Moi-même, selon que je considère mon travail du dedans où je l’ai vécu, ou du dehors où il est maintenant et s’éloigne pour se perdre dans mon passé, je comprends mieux qu’ayant moi aussi composé ma tétralogie, elle doive s’achever sur un crépuscule des dieux comme l’autre; ou, plus précisément, que terminée un siècle plus tard et dans des temps plus cruels, elle anticipe le crépuscule des hommes, après celui des deux qui devait permettre l’avènement d’une humanité heureuse et libérée. Parvenu au soir de ma carrière, la dernière image que ma laissent les mythes et, à travers eux, ce mythe suprême que raconte l’histoire de l’humanité, l’histoire aussi de l’univers au sein de laquelle l’autre se déroule, rejoint donc l’intuition qui, à mes débuts et comme je l’ai raconté dans Tristes Tropiques, me faisaient rechercher dans les phases d’un coucher de soleil, guetté depuis la mise en place d’un décor céleste qui se complique progressivement jusque’à se défaire et s’abolir dans l’anéantissement nocturne, le modèle des faits que j’allais étudier plus tard et des problèmes qu’il me faudrait résoudre sur la mythologie : vaste et complexe édifice, lui aussi irisé de mille teintes, qui se déploie sous le regard de l’analyste, s’épanouit lentement et se referme pour s’abîmer au loin comme s’il n’avait jamais existé.
Cette image n’est-elle pas celle de l’humanité même et, par-delà l’humanité, de toutes les manifestations de la vie : oiseaux, papillons, coquillages et autres animaux, plantes avec leurs fleurs, dont l’évolution développe et diversifie les formes, mais toujours pour qu’elles s’abolissent et qu’à la fin, de la nature, de la vie, de l’homme, de tous ces ouvrages subtils et raffinés que sont les langues, les institutions sociales, les coutumes, les chefs-d’oeuvre de l’art et les mythes, quand ils auront tiré leurs derniers feux d’artifice, rien ne subsiste . En démontrant l’agencement rigoureux des mythes et en leur conférant ainsi l’existence d’objets, mon analyse fait donc ressortir le caractère mythique des objets : l’univers, la nature, l’homme, qui, au long de milliers, de millions, de milliards d’années n’auront, somme toute, rien fait d’autre qu’à la façon d’un vaste système mythologique, déployer les ressources de leur combinatoire avant de s’involuer et de s’anéantir dans l’évidence de leur caducité.

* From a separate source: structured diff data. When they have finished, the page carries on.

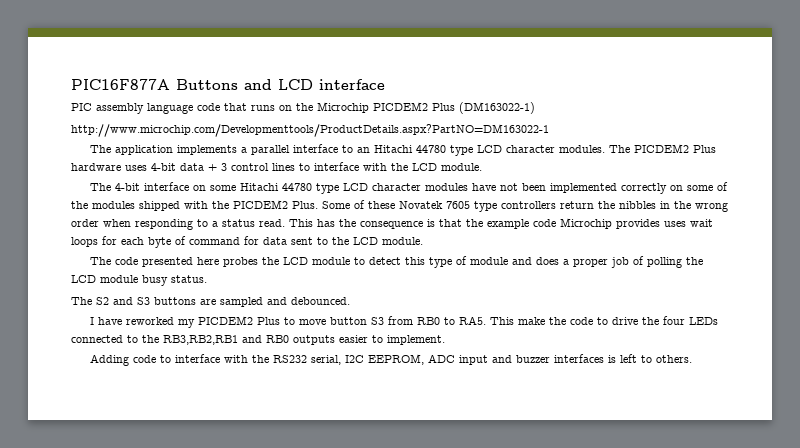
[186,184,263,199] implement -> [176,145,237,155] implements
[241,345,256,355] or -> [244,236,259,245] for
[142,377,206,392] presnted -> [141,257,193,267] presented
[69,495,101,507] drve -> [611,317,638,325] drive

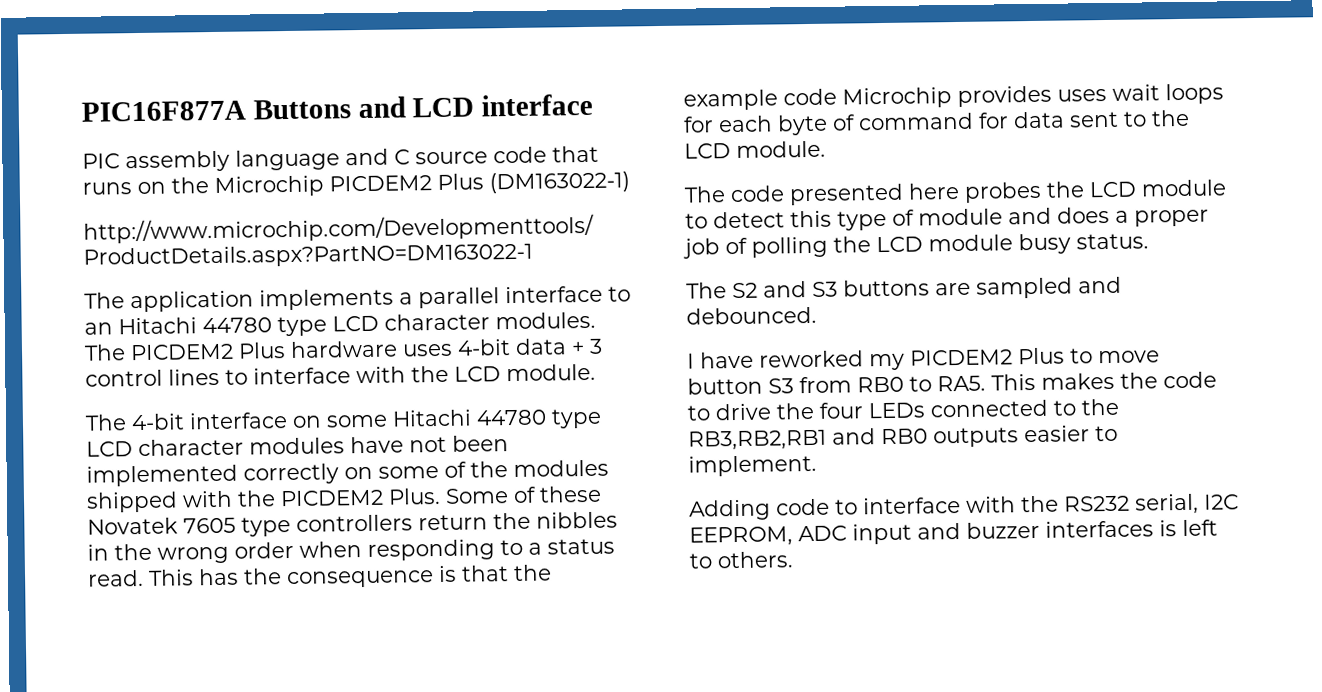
(193, 108) none -> [345,148,488,166] and C source
[517,317,545,325] make -> [1041,372,1115,390] makes

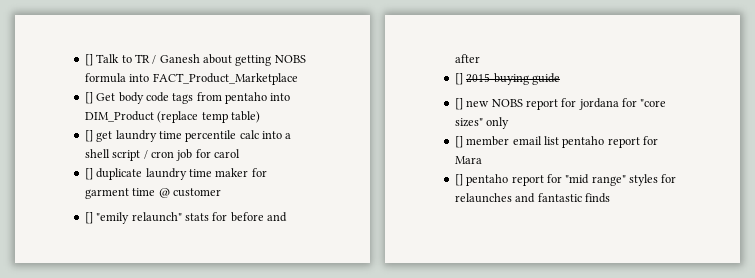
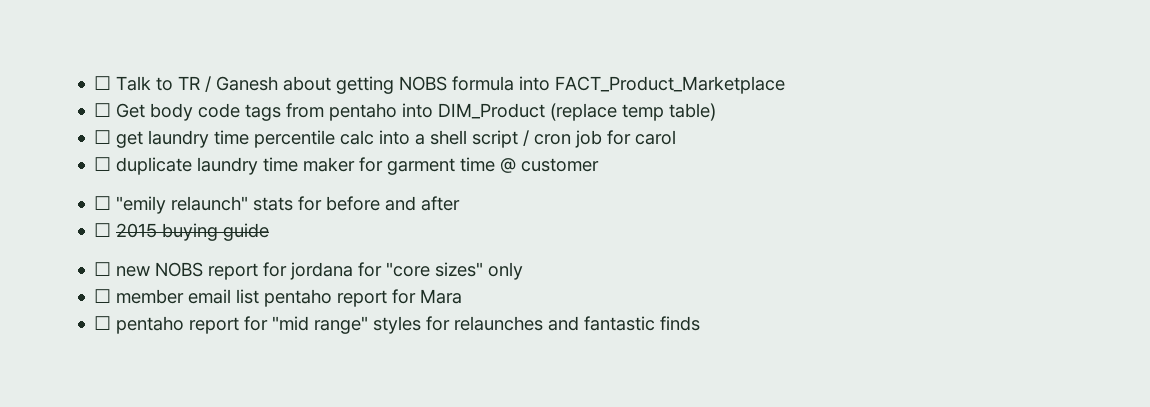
[84,54,93,66] [] -> [94,76,112,90] ☐
[84,92,93,104] [] -> [94,103,112,117] ☐
[84,130,93,142] [] -> [94,130,112,144] ☐
[84,168,93,180] [] -> [94,157,112,171] ☐
[84,212,93,224] [] -> [94,196,112,210] ☐
[454,73,463,85] [] -> [94,223,112,237] ☐
[454,98,463,110] [] -> [94,262,112,276] ☐
[454,136,463,148] [] -> [94,289,112,303] ☐
[454,174,463,186] [] -> [94,316,112,330] ☐

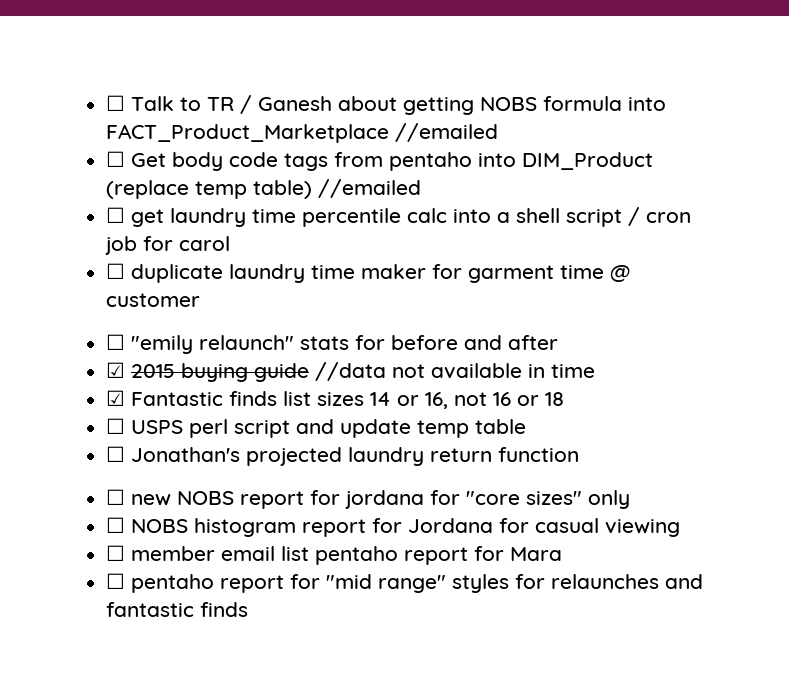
(786, 85) none -> [395,123,499,142] //emailed
(717, 112) none -> [318,179,422,198] //emailed
[94,223,112,237] ☐ -> [106,362,126,378] ☑
(270, 232) none -> [315,362,596,381] [106,390,565,409] [106,418,527,438] [106,446,580,466] //data not available in time // ☑ Fantastic finds list sizes 14 or 16, not 16 or 18 // ☐ USPS perl script and update temp table // ☐ Jonathan's projected laundry return function
(524, 271) none -> [106,517,681,537] // ☐ NOBS histogram report for Jordana for casual viewing

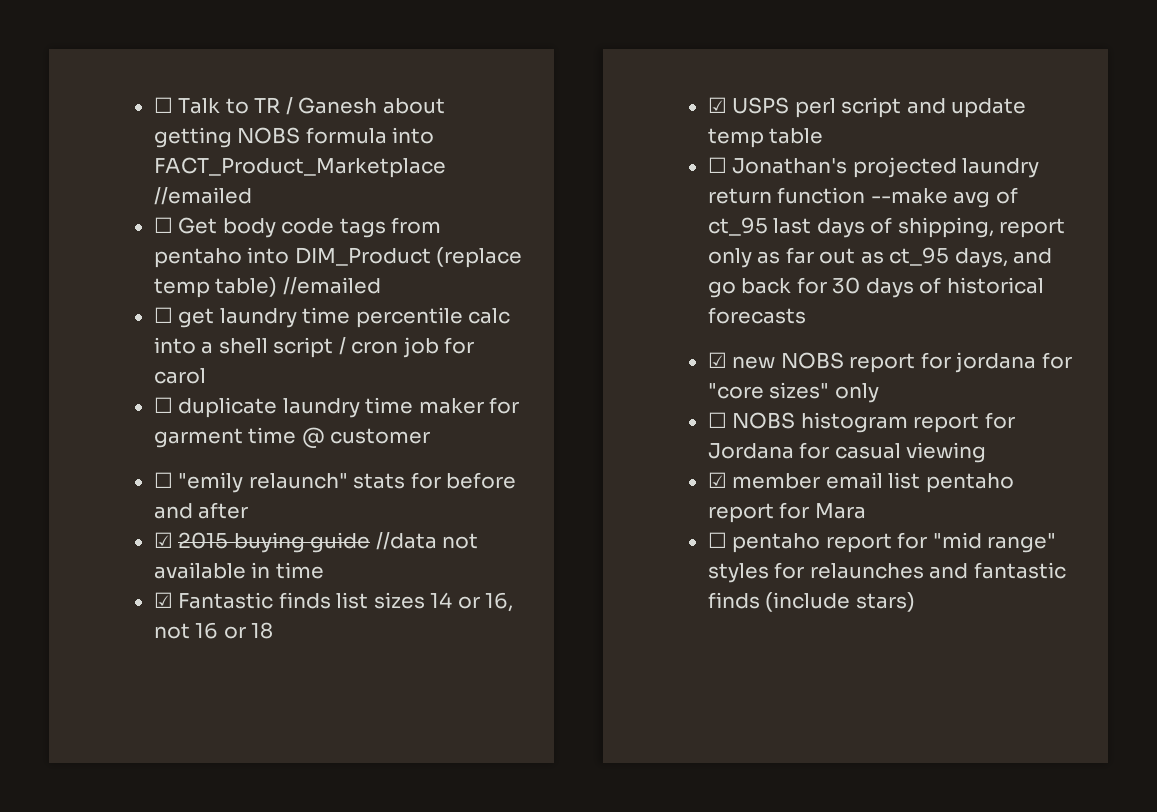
[106,418,126,434] ☐ -> [707,97,727,113] ☑
[106,489,126,505] // ☐ -> [870,187,1018,208] [707,217,1066,238] [707,247,1053,268] [707,277,1044,298] [707,307,806,324] [707,352,727,368] --make avg of ct_95 last days of shipping, report only as far out as ct_95 days, and go back for 30 days of historical forecasts // ☑
[106,545,126,561] ☐ -> [707,472,727,488] ☑
(249, 609) none -> [765,592,915,612] (include stars)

L’opposition fondamentale, génératrice de toutes les autres qui foisonnent dans les mythes et dont ces quatre tomes ont dressé l’inventaire, est celle même qu’énonce Hamlet sous la forme d’une encore trop crédule alternative. Car entre l’être et le non-être, il n’appartient pas à l’homme de choisir. Un effort mental consubstantiel à son histoire, et qui ne cessera qu’avec son effacement de la scène de l’univers, lui impose d’assumer les deux évidences contradictoires dont le heurt met sa pensée en branle et, pour neutraliser leur opposition, engendre une série illimitée d’autres distinctions binaires qui, sans jamais résoudre cette antinomie première, ne font, à des échelles de plus en plus réduites, que la reproduire et la perpétuer : réalité de l’être, que l’homme éprouve au plus profond de lui-même comme seule capable de donner raison et sens à ses gestes quotidiens, à sa vie morale et sentimentale, à ses choix politiques, à son engagement dans le monde social et naturel, à ses entreprises pratiques et à ses conquêtes scientifiques; mais en même temps, réalité du non-être dont l’intuition accompagne indissolublement l’autre puisqu’il incombe à l’homme de vivre et lutter, penser et croire, garder surtout courage, sans que jamais le quitte la certitude adverse qu’il n’était pas présent autrefois sur la terre et qu’il ne le sera pas toujours, et qu’avec sa disparition inéluctable de la surface de la planète elle aussi vouée à la mort, ses labeurs, ses peines, ses joies, ses espoirs et ses oeuvres deviendront comme s’ils n’avaient jamais existé, nulle conscience n’étant plus là pour préserver fût-ce le souvenir de ces mouvements éphémères sauf, par quelques traits vite effacés d’un monde au visage désormais impassible, le constat abrogé qu’ils eurent lieu, c’est-à-dire rien.
Claude Lévi-Strauss. Finale du quatrième tome des Mythologiques.